**WHAT IS BEING ASKED**
Repeat the data exactly, every last line of it.

**Collected data**
:::

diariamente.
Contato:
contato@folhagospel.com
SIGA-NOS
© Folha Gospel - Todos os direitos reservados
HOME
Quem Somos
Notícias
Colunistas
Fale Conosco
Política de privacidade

:::

**ANSWER AREA**
diariamente.
Contato:
contato@folhagospel.com
SIGA-NOS
© Folha Gospel - Todos os direitos reservados
HOME
Quem Somos
Notícias
Colunistas
Fale Conosco
Política de privacidade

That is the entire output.